The defence claimed Wilson was not guilty because the case was circumstantial and there was no evidence to prove beyond a reasonable doubt the clergyman was told about the abuse, believed it was true or remembered being told about it.

During Wilson’s two-day appeal last week, prosecutor Helen Roberts urged Judge Ellis to consider how the magistrate had the benefit of watching both Wilson and Mr Creigh – the main witness – during the trial and how he’d raised doubts about the clergyman’s credibility before finding him guilty.

Mr Stone found Mr Creigh had been a genuine and truthful witness who had no motive to make up the conversation he said he had with Wilson in 1976.
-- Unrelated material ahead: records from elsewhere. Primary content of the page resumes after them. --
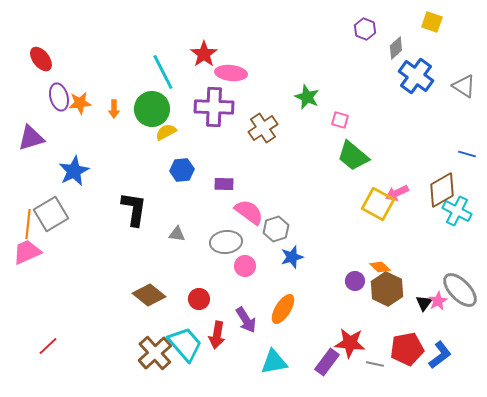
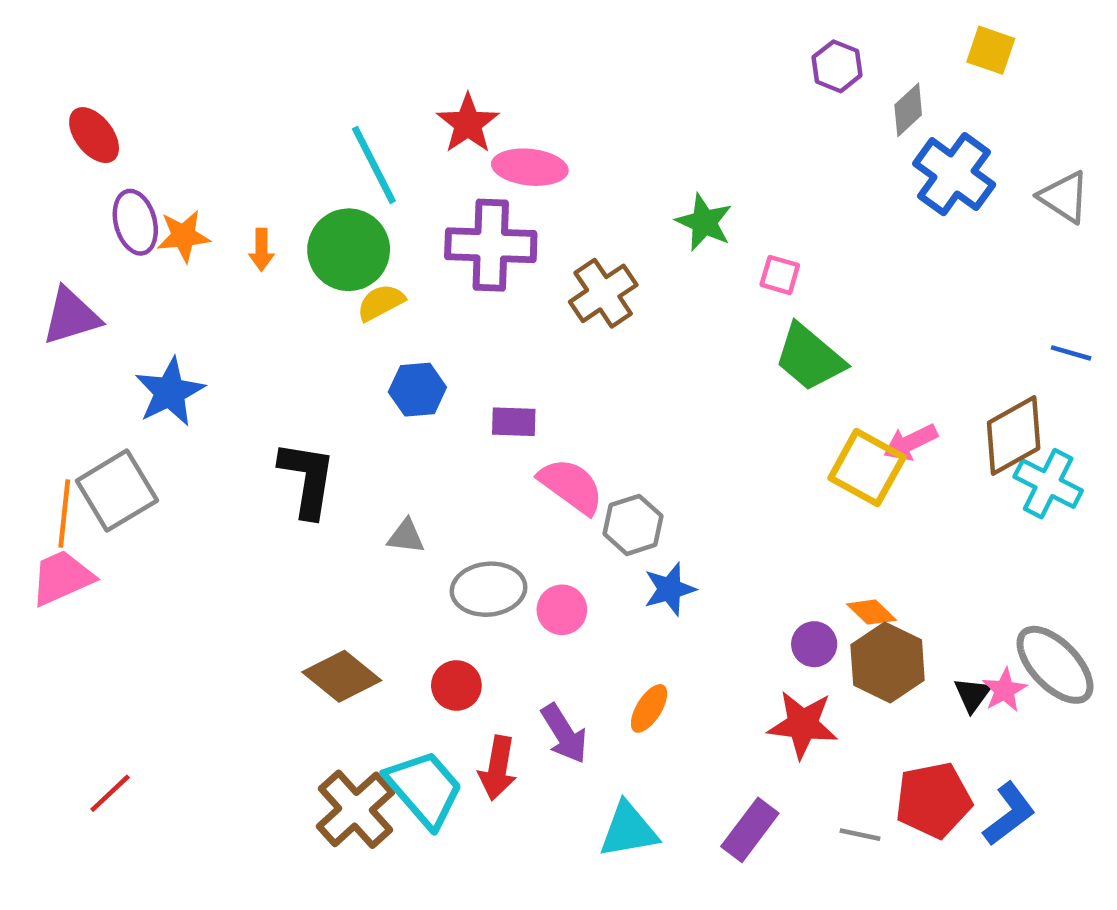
gray ellipse: (226, 242) -> (489, 589), moved
orange ellipse: (283, 309) -> (649, 708), size x0.7
red star: (350, 343) -> (803, 724), moved

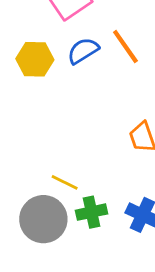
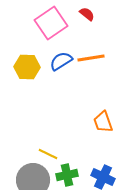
orange line: (125, 47) -> (91, 58), turned -64

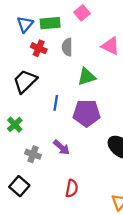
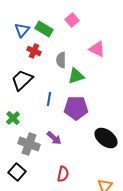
green rectangle: (50, 23) -> (44, 29), turned 36
gray semicircle: (67, 47) -> (61, 60), moved
gray cross: (33, 154) -> (29, 144), size x1.5

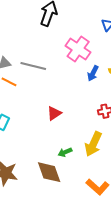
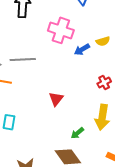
blue arrow: (93, 73) -> (82, 49), turned 49

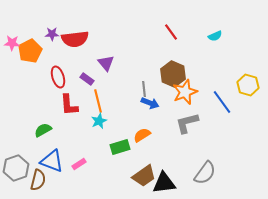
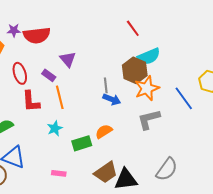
cyan semicircle: (215, 36) -> (149, 56), moved, size x1.6
cyan star: (99, 121) -> (55, 128), moved
pink rectangle: (79, 164) -> (59, 173), moved, turned 40

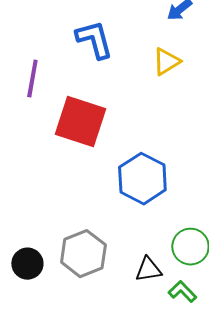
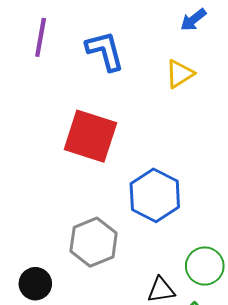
purple line: (32, 79) -> (41, 37), moved
gray hexagon: (83, 254) -> (94, 242), moved

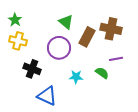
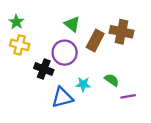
purple line: (116, 59) -> (128, 96), moved
black cross: (32, 69) -> (44, 69), moved
blue triangle: (47, 96) -> (62, 97), moved, turned -40

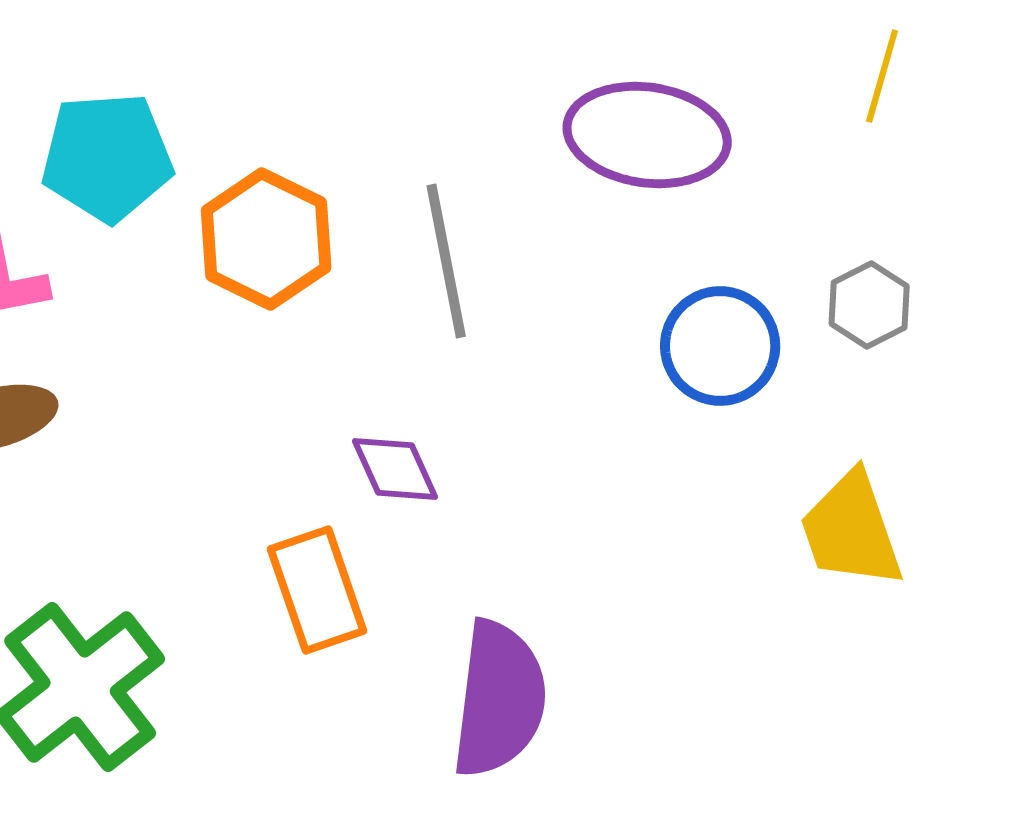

But Judge Ellis repeatedly stated during the appeal that Wilson was an intelligent, articulate man who appeared to be doing his best to answer questions put to him during the trial.

He said he wasn’t bound by the magistrate’s conclusion that many of Wilson’s answers were ‘dissembling and contrived’.

When sentencing Wilson to home detention, Mr Stone said the clergyman had shown no remorse or contrition for the cover-up and his primary motive had been to protect the Catholic Church.